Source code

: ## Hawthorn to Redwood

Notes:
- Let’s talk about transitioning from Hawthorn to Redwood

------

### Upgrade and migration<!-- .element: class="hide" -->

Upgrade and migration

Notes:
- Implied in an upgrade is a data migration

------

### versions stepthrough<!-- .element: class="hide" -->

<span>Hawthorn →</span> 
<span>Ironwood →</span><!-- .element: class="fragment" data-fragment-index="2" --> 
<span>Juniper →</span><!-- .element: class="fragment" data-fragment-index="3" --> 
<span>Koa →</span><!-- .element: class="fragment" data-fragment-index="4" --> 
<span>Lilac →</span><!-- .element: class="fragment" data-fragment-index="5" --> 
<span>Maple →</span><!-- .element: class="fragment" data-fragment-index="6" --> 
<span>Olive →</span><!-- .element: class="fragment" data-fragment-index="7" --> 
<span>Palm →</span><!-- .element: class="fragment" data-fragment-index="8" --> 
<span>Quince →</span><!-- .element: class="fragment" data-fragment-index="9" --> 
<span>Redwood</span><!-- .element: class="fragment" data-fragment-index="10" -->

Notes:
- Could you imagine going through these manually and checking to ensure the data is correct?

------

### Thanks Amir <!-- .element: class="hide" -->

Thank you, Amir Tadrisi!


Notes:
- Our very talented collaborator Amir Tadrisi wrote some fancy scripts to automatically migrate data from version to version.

EXERCISE AIM
Pull out each line of the listing above that contains the string "Redwood" and copy those lines unchanged, in their original order.

RESULT
: ## Hawthorn to Redwood
- Let’s talk about transitioning from Hawthorn to Redwood
<span>Redwood</span><!-- .element: class="fragment" data-fragment-index="10" -->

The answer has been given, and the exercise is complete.